I once drew a map and wrote a short history for the world where my stories take place (Plemora), but I mostly threw them out as soon as I finished. I only did that to give myself some ideas and clarity. What I wrote since then has already grown beyond those two information items, and I’m certainly glad I didn’t use them as guidelines for what I could and couldn’t do.
And, thanks for the article, Fletcher!
@Aonghus – That’s intriguing – onto to the TBR pile.
I agree with your responses to Raphael. There’s a place for “sermons” (by which I’m assuming he means the liked of JRRT, Lindsay, Peake, etc) in fantasy and detailed secondary worlds that he rejects. He also seems to demand a story force a confrontation with the real world.
@Raphael – After rereading the essays, I immediately thought of you. I’ll address them more directly along the way, but I agree with you. The conflation of Deism and fundamentalism almost made me do a spit take.

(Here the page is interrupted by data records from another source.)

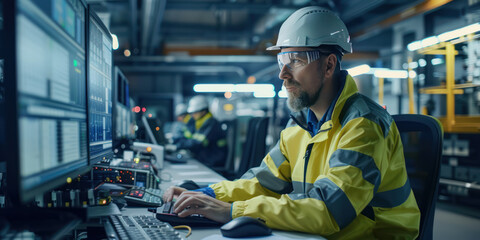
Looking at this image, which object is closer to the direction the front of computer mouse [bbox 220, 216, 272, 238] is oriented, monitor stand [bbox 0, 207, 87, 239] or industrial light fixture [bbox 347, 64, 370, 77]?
the monitor stand

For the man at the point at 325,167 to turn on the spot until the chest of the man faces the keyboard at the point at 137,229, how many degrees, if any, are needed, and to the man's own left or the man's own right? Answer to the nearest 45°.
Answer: approximately 45° to the man's own left

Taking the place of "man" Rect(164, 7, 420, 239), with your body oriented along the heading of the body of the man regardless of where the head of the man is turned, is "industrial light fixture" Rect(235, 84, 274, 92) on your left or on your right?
on your right

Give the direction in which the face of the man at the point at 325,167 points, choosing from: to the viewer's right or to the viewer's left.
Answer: to the viewer's left

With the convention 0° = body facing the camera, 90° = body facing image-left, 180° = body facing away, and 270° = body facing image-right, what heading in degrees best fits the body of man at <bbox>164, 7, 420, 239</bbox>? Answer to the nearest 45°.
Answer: approximately 90°

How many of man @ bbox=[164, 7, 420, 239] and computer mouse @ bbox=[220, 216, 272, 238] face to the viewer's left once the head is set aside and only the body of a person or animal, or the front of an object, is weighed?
2

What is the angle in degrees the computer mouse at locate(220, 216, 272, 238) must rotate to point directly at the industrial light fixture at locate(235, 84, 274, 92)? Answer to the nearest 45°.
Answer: approximately 90° to its right

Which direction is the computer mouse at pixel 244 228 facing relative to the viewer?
to the viewer's left
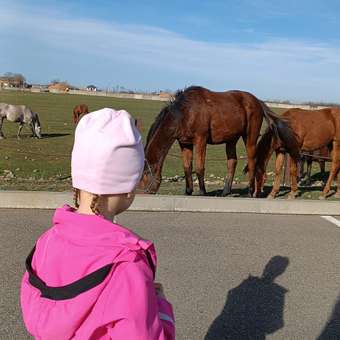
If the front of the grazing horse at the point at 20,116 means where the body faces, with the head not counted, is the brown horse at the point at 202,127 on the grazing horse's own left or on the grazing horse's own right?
on the grazing horse's own right

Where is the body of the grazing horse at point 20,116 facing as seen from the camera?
to the viewer's right

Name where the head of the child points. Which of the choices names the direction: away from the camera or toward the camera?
away from the camera

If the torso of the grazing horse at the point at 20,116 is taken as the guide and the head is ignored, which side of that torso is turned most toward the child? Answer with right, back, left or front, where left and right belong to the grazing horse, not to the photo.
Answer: right

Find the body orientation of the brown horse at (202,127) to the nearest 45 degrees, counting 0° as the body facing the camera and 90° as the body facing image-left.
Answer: approximately 90°

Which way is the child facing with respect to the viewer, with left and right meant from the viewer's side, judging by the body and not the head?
facing away from the viewer and to the right of the viewer
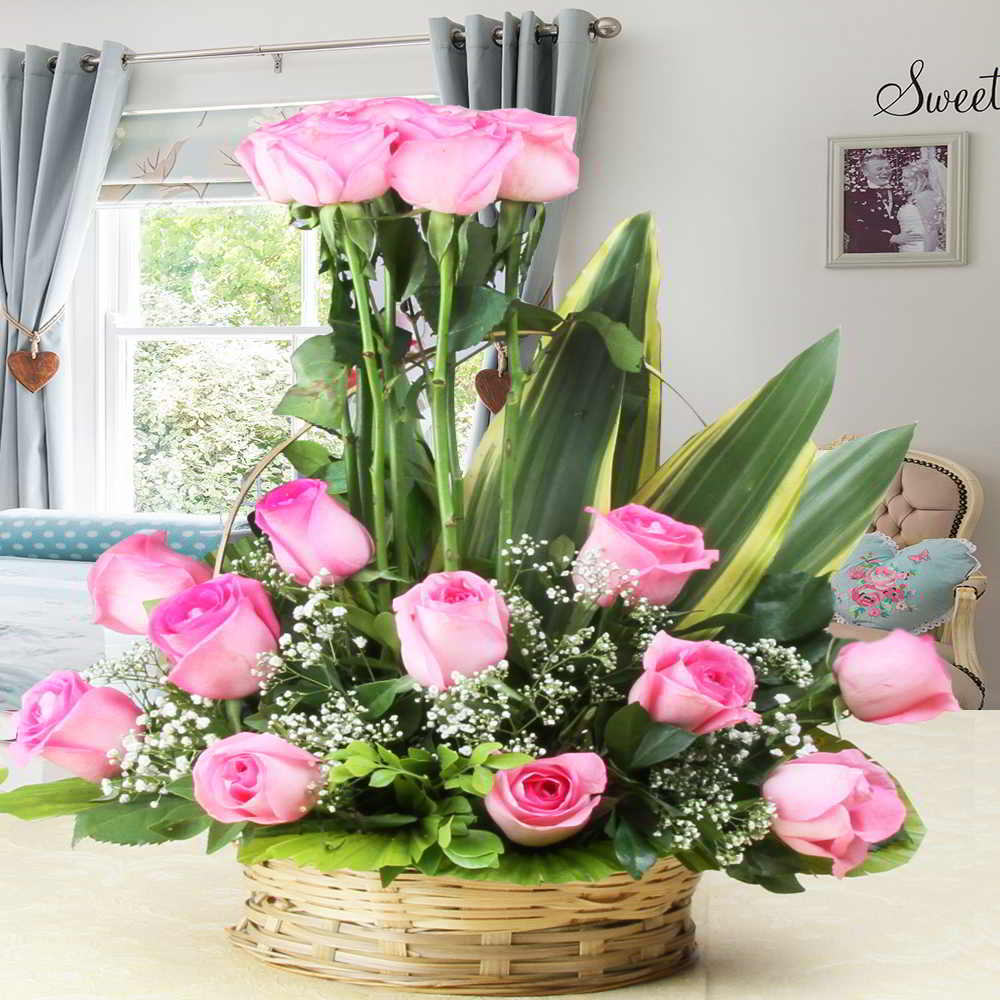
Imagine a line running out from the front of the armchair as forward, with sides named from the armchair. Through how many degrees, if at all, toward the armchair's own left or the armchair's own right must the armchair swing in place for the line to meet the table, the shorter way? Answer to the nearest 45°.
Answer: approximately 45° to the armchair's own left

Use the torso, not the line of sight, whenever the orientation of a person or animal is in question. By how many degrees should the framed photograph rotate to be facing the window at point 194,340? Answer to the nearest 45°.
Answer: approximately 90° to its right

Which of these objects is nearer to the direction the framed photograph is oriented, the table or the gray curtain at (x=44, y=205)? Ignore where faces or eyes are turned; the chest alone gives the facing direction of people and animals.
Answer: the table

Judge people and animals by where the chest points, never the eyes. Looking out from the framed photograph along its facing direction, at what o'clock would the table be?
The table is roughly at 12 o'clock from the framed photograph.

@Thomas P – It sounds good, even though MJH himself hates it
@deuce – Yeah, it’s got it’s place – and MJH does a fair amount in TPC. It’s something that’s gotten out in fantasy though.
@Robert Z – You’re welcome!
I lay the sin of excessive worldbuilding at the feet of gaming. When I gamed, I felt obligated (and enjoyed) to have every detail at my and my players’ fingertips. I think the familiarity with that helped lead a lot of readers to want that in their fiction. MJH is pretty pedantic, though considering the massive success of ponderous slab-like books packed with maps and obnoxious levels of detail about stuff and nonsense, I appreciate his degree of reaction.

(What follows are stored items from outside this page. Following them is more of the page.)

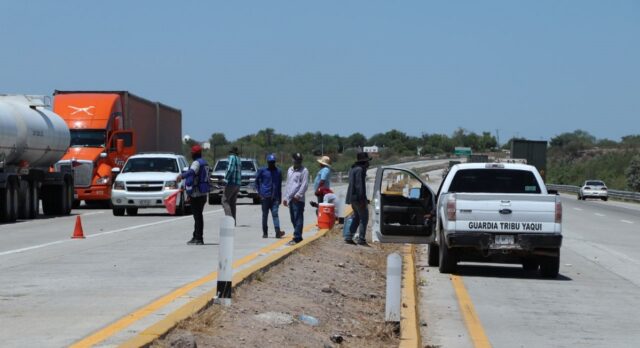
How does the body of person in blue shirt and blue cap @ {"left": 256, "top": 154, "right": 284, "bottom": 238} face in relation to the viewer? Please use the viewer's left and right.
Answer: facing the viewer

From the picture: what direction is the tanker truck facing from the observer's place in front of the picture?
facing the viewer and to the left of the viewer

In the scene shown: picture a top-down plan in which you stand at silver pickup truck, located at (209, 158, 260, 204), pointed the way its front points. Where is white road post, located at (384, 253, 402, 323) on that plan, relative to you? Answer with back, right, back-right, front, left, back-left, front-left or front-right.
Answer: front

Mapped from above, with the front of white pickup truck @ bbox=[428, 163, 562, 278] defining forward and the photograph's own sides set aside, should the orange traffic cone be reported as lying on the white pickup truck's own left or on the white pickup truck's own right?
on the white pickup truck's own left

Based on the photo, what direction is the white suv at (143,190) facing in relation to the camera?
toward the camera

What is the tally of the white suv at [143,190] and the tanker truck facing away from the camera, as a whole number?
0

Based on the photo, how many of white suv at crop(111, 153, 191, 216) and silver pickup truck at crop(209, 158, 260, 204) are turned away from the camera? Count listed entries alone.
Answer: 0

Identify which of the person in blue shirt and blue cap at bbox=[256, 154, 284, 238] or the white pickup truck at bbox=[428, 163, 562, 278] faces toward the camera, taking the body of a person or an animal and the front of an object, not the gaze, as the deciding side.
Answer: the person in blue shirt and blue cap

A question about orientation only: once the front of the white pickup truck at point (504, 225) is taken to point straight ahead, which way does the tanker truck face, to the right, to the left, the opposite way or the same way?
the opposite way

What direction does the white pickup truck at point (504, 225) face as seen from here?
away from the camera

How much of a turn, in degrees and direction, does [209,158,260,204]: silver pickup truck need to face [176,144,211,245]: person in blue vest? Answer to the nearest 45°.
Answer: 0° — it already faces them

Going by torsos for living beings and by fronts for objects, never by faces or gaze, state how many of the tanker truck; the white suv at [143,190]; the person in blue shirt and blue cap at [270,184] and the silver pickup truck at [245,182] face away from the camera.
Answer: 0

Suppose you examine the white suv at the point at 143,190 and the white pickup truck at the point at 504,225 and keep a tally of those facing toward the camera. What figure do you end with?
1

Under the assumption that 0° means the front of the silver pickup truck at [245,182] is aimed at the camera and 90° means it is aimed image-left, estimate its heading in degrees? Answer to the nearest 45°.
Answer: approximately 0°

I don’t really follow MJH’s highbrow essays on story telling, but I thought “The Pastel City” was a fantastic book. It’s probably one of my favorite fantasy novels. Unfortunately I haven’t heard the same praises for the other Viriconium novels. I do need to check out some of his science fiction, though.

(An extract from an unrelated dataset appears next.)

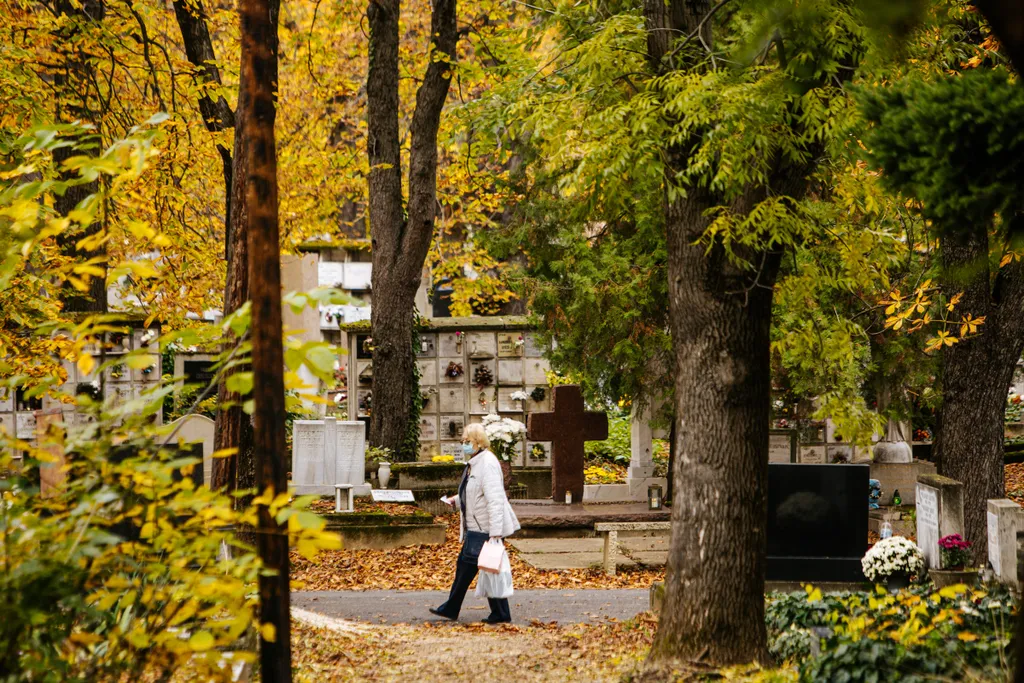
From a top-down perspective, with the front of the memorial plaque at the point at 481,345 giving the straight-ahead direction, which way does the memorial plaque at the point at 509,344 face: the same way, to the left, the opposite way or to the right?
the same way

@Robert: “I’m not a Howard expert, but I don’t think he did much world building as it is thought of now (usually like a role-playing game approach), and wrote the history of The Hyborian Age to maintain consistency throughout the stories that were coming to him so quickly. Again, I am no expert and willing to be corrected on any of this.”
Well, I call “worldbuilding” writing down stuff about the world that doesn’t immediately impact a given story. I don’t give a damn how Greenwood or Salvatore did things. Looking at worldbuilding in such an extreme fashion is similar to what has narrowed being a “hero” to the point that only Superman and Dudley Do-Right are “heroes” and everyone from Batman to Woody Allen are all idiotically lumped under the “anti-hero” label.
Robert E. Howard wrote FOUR drafts of “The Hyborian Age”. He also wrote his “Notes Concerning Various Peoples of the Hyborian Age”. He also drafted THREE maps. Those are just what has survived. Sounds like worldbuilding to me.
When I first began reading Leiber’s F&GM tales, I had no idea whether he had spent any time worldbuilding. However, I quickly began to realize that, outside of Lankhmar, things got a little “thin” as far as “historical depth” in those stories. Don’t get me wrong, I love them, but it’s there and I sensed it from the start. That goes triple for Cook’s “Black Company” books.
I never sensed that reading REH or JRRT.
^^^That’s one of the things that I’ve noticed about REH’s stories that set them apart from other S&S. They all had a real sense of history to them as if the places and things he wrote about had already existed for thousands of years. I don’t think it’s a coincidence that Howard seemed to have a real love of history also. No one ever seems to talk about this in their essays of him, though.
The Pastel City is one of my favorite novels. I discovered it back when I was in jr. high, back in the mid-80s. It stayed in the back of my mind for around 15 years and I eventually bought a copy and re-read it; probably read it a dozen times by now. I eventually bought the follow-up Viriconium novels (in the collection shown above) with much anticipation and excitement… I was sorely disappointed, unfortunately. I’ll always have The Pastel City, though.